We Lwowie, Iwano-Frankowsku i innych miastach historycznej Galicji od dawna działały różne stowarzyszenia i organizacje propagujące kulturową odmienność regionu. Po rewolucji na Majdanie w 2014 r. przez chwilę głośno było o Europejskim Zgromadzeniu Galicyjskim i Ukraińskiej Partii Galicyjskiej. Te dwie największe organizacje „galicyjskich separatystów” nigdy nie wyszły poza format kanapowych stowarzyszeń i konferencji miejscowej inteligencji zauroczonych historią regionu. Jedną z kluczowych postaci i organizatorów ruchu był dawniej znany z propolskich sympatii lwowski historyk Wołodymyr Pawliw.

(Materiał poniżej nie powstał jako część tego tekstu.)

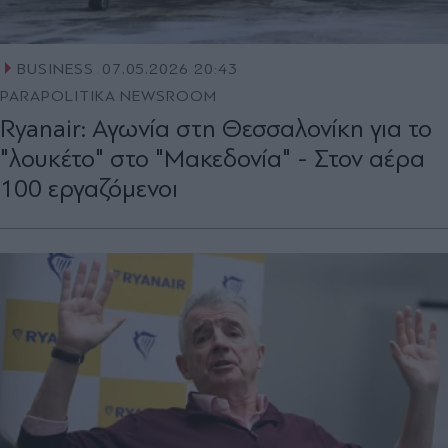
BUSINESS
07.05.2026 20:43
PARAPOLITIKA NEWSROOM
Ryanair: Αγωνία στη Θεσσαλονίκη για το
"λουκέτο" στο "Μακεδονία" - Στον αέρα
100 εργαζόμενοι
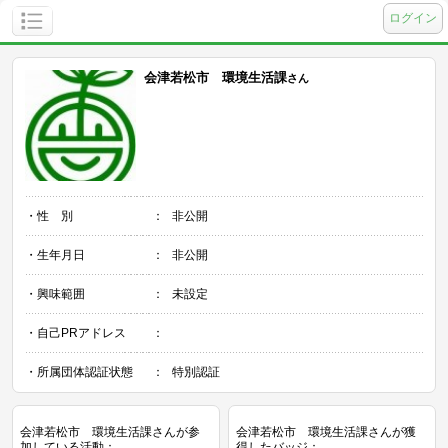
ログイン
会津若松市 環境生活課
さん
・性 別
：
非公開
・生年月日
：
非公開
・興味範囲
：
未設定
・自己PRアドレス
：
・所属団体認証状態
：
特別認証
会津若松市 環境生活課さんが参
会津若松市 環境生活課さんが獲
加している活動：
得したバッジ：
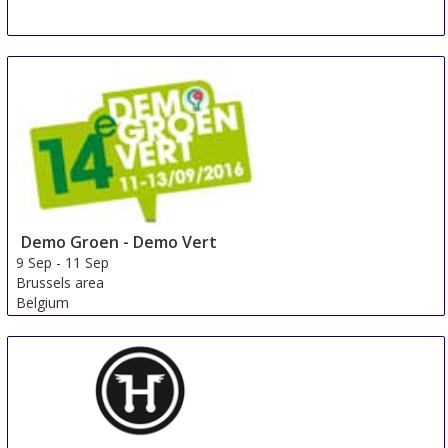
BEX Asia
8 Sep
-
10 Sep
Singapore
Singapore
Demo Groen - Demo Vert
9 Sep
-
11 Sep
Brussels area
Belgium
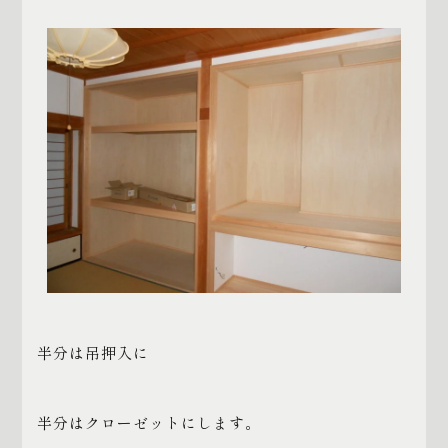
半分は吊押入に
半分はクローゼットにします。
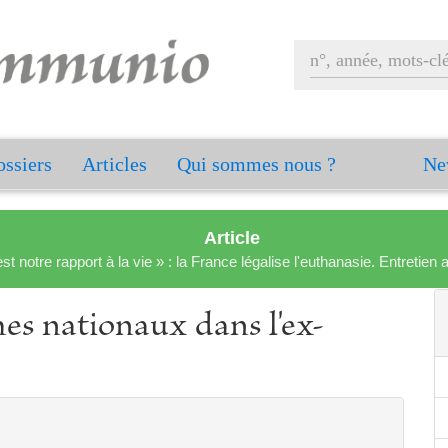
ssiers
Articles
Qui sommes nous ?
Ne
Article
est notre rapport à la vie » : la France légalise l'euthanasie. Entreti
es nationaux dans l'ex-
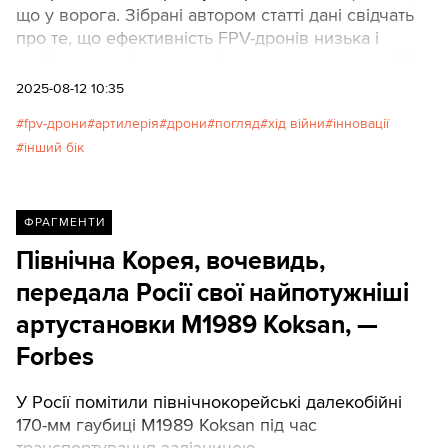
що у ворога. Зібрані автором статті дані свідчать
про те, що ефективність FPV-дронів низька і
порівняно з мінометами і скидами вони не такі й
дешеві. Додайте сюди не завжди продумане
2025-08-12 10:35
застосування FPV-дронів деякими командирами,
fpv-дрони
артилерія
дрони
погляд
хід війни
інновації
недостатню підготовку операторів і загальну
інший бік
відсутність доктрини. Колишній офіцер армії однієї
з країн НАТО пів року воював у складі ЗСУ і
скрупульозно записував результати застосування
FPV-дронів своїм підрозділом, які виклав у статті
ФРАГМЕНТИ
для War on the rocks. Texty.org.ua зробили
Північна Корея, вочевидь,
переклад.
передала Росії свої найпотужніші
артустановки M1989 Koksan, —
Forbes
У Росії помітили північнокорейські далекобійні
170-мм гаубиці M1989 Koksan під час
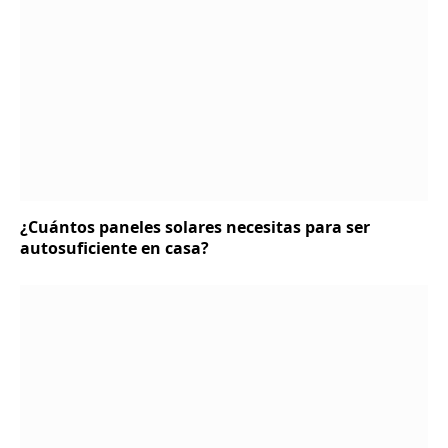
¿Cuántos paneles solares necesitas para ser
autosuficiente en casa?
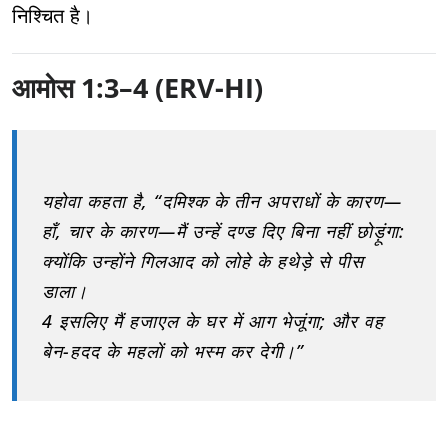
निश्चित है।
आमोस 1:3–4 (ERV-HI)
यहोवा कहता है, “दमिश्क के तीन अपराधों के कारण—
हाँ, चार के कारण—मैं उन्हें दण्ड दिए बिना नहीं छोड़ूंगा:
क्योंकि उन्होंने गिलआद को लोहे के हथेड़े से पीस
डाला।
4 इसलिए मैं हजाएल के घर में आग भेजूंगा; और वह
बेन-हदद के महलों को भस्म कर देगी।”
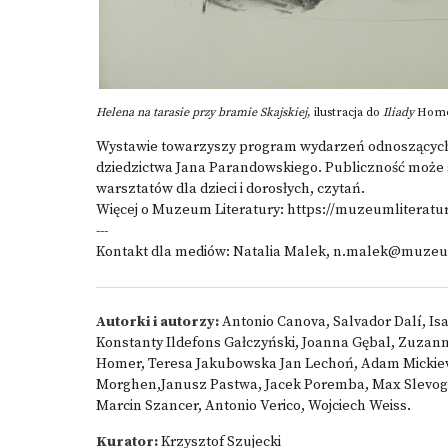
Helena na tarasie przy bramie Skajskiej
, ilustracja do
Iliady
Homer
Wystawie towarzyszy program wydarzeń odnoszących s
dziedzictwa Jana Parandowskiego. Publiczność może 
warsztatów dla dzieci i dorosłych, czytań.
Więcej o Muzeum Literatury:
https://muzeumliteratur
---
Kontakt dla mediów: Natalia Malek, n.malek@muzeumlit
Autorki i autorzy:
Antonio Canova, Salvador Dalí, I
Konstanty Ildefons Gałczyński, Joanna Gębal, Zuzann
Homer, Teresa Jakubowska Jan Lechoń, Adam Mickiewic
Morghen,Janusz Pastwa, Jacek Poremba, Max Slevogt,
Marcin Szancer, Antonio Verico, Wojciech Weiss.
Kurator:
Krzysztof Szujecki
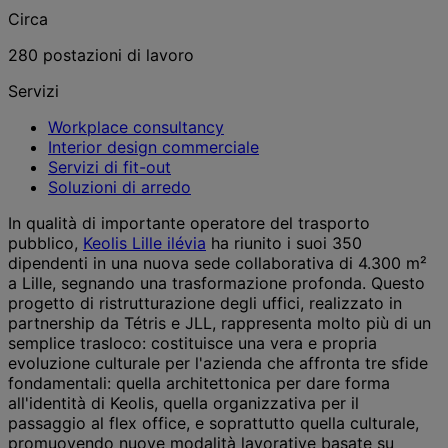
Circa
280 postazioni di lavoro
Servizi
Workplace consultancy
Interior design commerciale
Servizi di fit-out
Soluzioni di arredo
In qualità di importante operatore del trasporto
pubblico,
Keolis Lille ilévia
ha riunito i suoi 350
dipendenti in una nuova sede collaborativa di 4.300 m²
a Lille, segnando una trasformazione profonda. Questo
progetto di ristrutturazione degli uffici, realizzato in
partnership da Tétris e JLL, rappresenta molto più di un
semplice trasloco: costituisce una vera e propria
evoluzione culturale per l'azienda che affronta tre sfide
fondamentali: quella architettonica per dare forma
all'identità di Keolis, quella organizzativa per il
passaggio al flex office, e soprattutto quella culturale,
promuovendo nuove modalità lavorative basate su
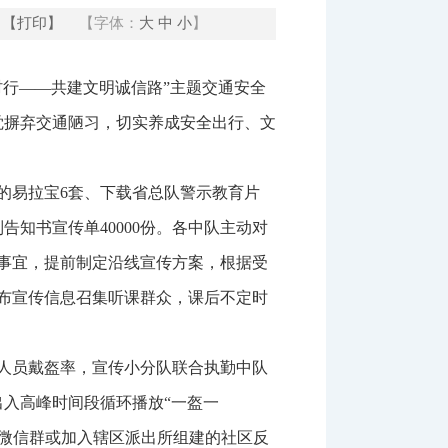
【打印】
【字体：
大
中
小
】
行——共建文明诚信路”主题交通安全
觉摒弃交通陋习，切实养成安全出行、文
的易拉宝6套、下载省总队警示教育片
告知书宣传单40000份。各中队主动对
事宜，提前制定沿线宣传方案，根据受
布宣传信息召集听课群众，课后不定时
人员戴盔率，宣传小分队联合执勤中队
出入高峰时间段循环播放“一盔一
动建微信群或加入辖区派出所组建的社区反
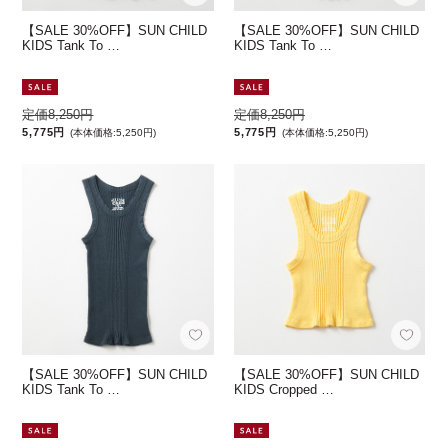
【SALE 30%OFF】SUN CHILD
【SALE 30%OFF】SUN CHILD
KIDS Tank To …
KIDS Tank To …
定価8,250円
定価8,250円
5,775円
5,775円
(本体価格:5,250円)
(本体価格:5,250円)
【SALE 30%OFF】SUN CHILD
【SALE 30%OFF】SUN CHILD
KIDS Tank To …
KIDS Cropped …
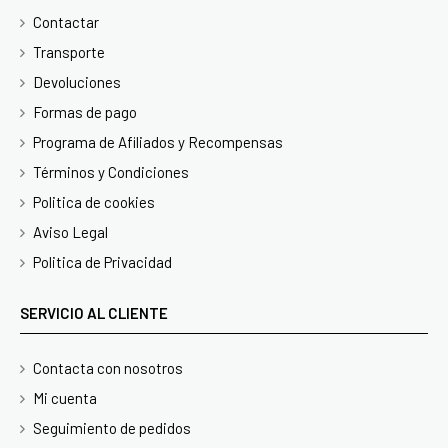
Contactar
Transporte
Devoluciones
Formas de pago
Programa de Afiliados y Recompensas
Términos y Condiciones
Politica de cookies
Aviso Legal
Politica de Privacidad
SERVICIO AL CLIENTE
Contacta con nosotros
Mi cuenta
Seguimiento de pedidos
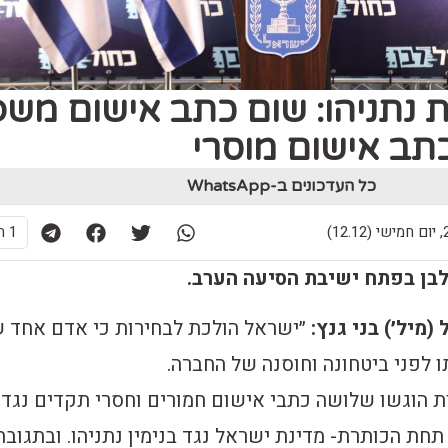
ת נתניהו: שום כתב אישום משפ
תב אישום מוסרי
כל העדכונים ב-WhatsApp
12)
1 תגובות
לבן בפתח ישיבת הסיעה הערב.
 (מיל׳) בני גנץ:
״ישראל הולכת לבחירות כי אדם אחד 
ו לפני ביטחונה וחוסנה של החברה.
 הוגשו שלושה כתבי אישום חמורים וחסרי תקדים נגד
חת הכותרת- מדינת ישראל נגד בנימין נתניהו. ובתגובה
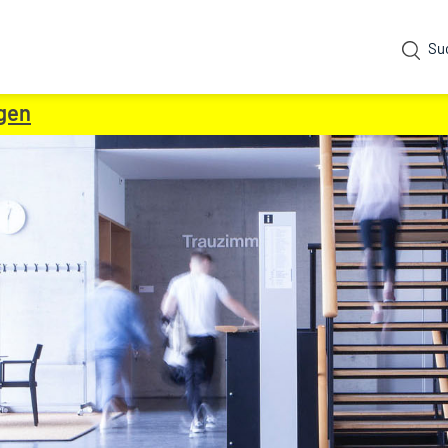
Su
ngen
(ausgewählt)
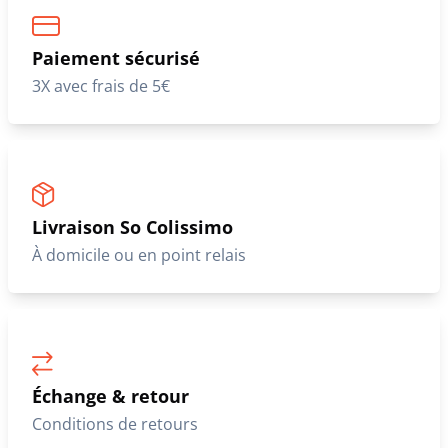
Nos clients nous font confiance
Paiement sécurisé
3X avec frais de 5€
Livraison So Colissimo
À domicile ou en point relais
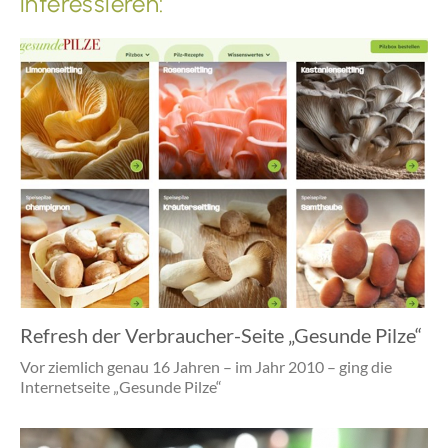
interessieren:
Refresh der Verbraucher-Seite „Gesunde Pilze“
Vor ziemlich genau 16 Jahren – im Jahr 2010 – ging die
Internetseite „Gesunde Pilze“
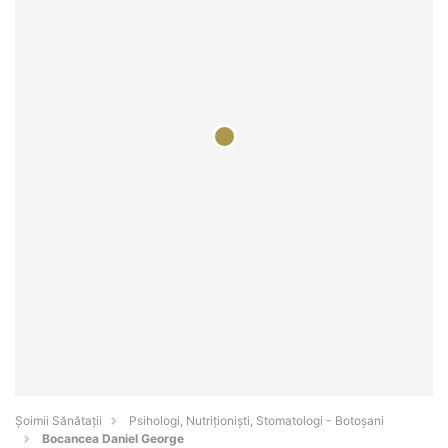
Şoimii Sănătații
Psihologi, Nutriționiști, Stomatologi - Botoşani
Bocancea Daniel George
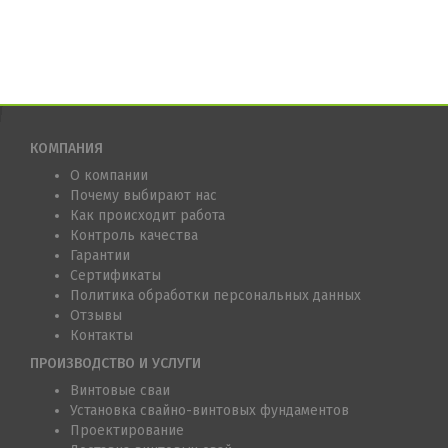
КОМПАНИЯ
О компании
Почему выбирают нас
Как происходит работа
Контроль качества
Гарантии
Сертификаты
Политика обработки персональных данных
Отзывы
Контакты
ПРОИЗВОДСТВО И УСЛУГИ
Винтовые сваи
Установка свайно-винтовых фундаментов
Проектирование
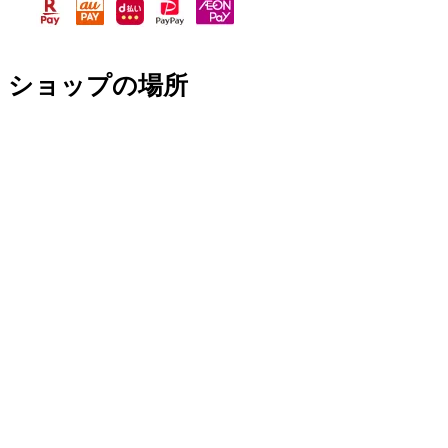
ショップの場所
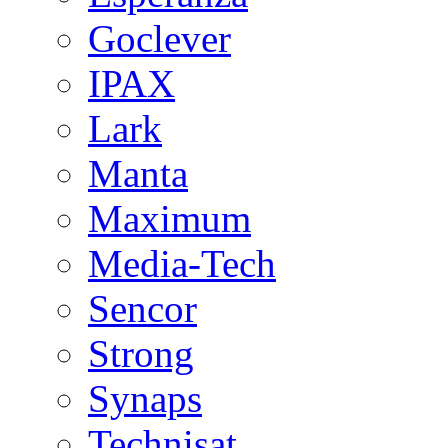
Goclever
IPAX
Lark
Manta
Maximum
Media-Tech
Sencor
Strong
Synaps
Technisat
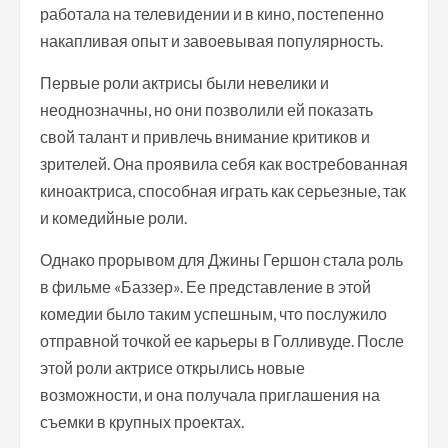
работала на телевидении и в кино, постепенно
накапливая опыт и завоевывая популярность.
Первые роли актрисы были невелики и
неоднозначны, но они позволили ей показать
свой талант и привлечь внимание критиков и
зрителей. Она проявила себя как востребованная
киноактриса, способная играть как серьезные, так
и комедийные роли.
Однако прорывом для Джины Гершон стала роль
в фильме «Баззер». Ее представление в этой
комедии было таким успешным, что послужило
отправной точкой ее карьеры в Голливуде. После
этой роли актрисе открылись новые
возможности, и она получала приглашения на
съемки в крупных проектах.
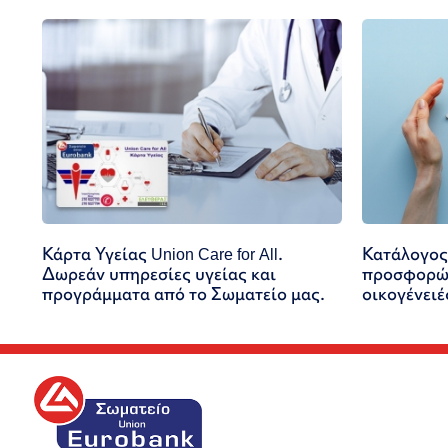
Κάρτα Υγείας Union Care for All.
Κατάλογος
Δωρεάν υπηρεσίες υγείας και
προσφορών
προγράμματα από το Σωματείο μας.
οικογένειέ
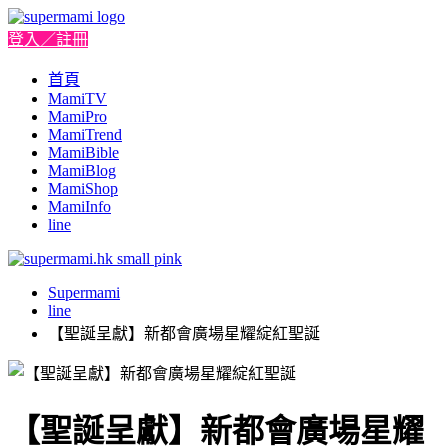
登入／註冊
首頁
MamiTV
MamiPro
MamiTrend
MamiBible
MamiBlog
MamiShop
MamiInfo
line
Supermami
line
【聖誕呈獻】新都會廣場星耀綻紅聖誕
【聖誕呈獻】新都會廣場星耀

– We Lwowie mówiło się wtedy, że ruch galicyjski wspiera oligarcha Medwedczuk i działa w interesie Rosji, by osłabiać Ukrainę od zachodu – mówi Borkowski. – Okazało się, że „galicyjski separatyzm” nie chwycił jako projekt polityczny i umarł śmiercią naturalną.

O partiach i stowarzyszeniach promujących ideę niezależności Galicji wkrótce ucichło. Ale strach przed zmianą władzy w Kijowie i podgrzewaną w czasie kampanii wyborczej „prorosyjskością” Zełenskiego zrobił swoje.

– Zaufanie do nowej, kijowskiej władzy na Zachodzie będzie niskie, ale nie przełoży się to na separatyzm, jeśli nowy prezydent nie będzie realnie zbliżał się z Rosją, na co się nie zanosi – mówi Antypowicz. – Nie znaczy to również, że mieszkańcy Galicji automatycznie będą chcieli przyłączenia do Polski.

W rysowanych po ukraińskiej rewolucji teoriach ideologów rosyjskiej ekspansji Ukraina powinna być rozebrana. Jej wschód i centrum powinna wziąć Rosja, w zachód Polska i Węgry. Takie wizje co chwilę przewijają się przez media i portale rosyjskich nacjonalistów i ideologów tzw. euroazjatyzmu. Zakładają oni, że mieszkańcy Lwowa po prostu czują się bardziej przywiązani do Polski, niż Kijowa.

Dlatego sondaż, który zleciło Zerkało Tyżnia powinien być opublikowany, jako skuteczna szczepionka na tego typu idee. Pokaże on z pewnością słabe zaufanie mieszkańców Lwowa do Zełenskiego, ale nie chęć rozbicia Ukrainy na kawałki.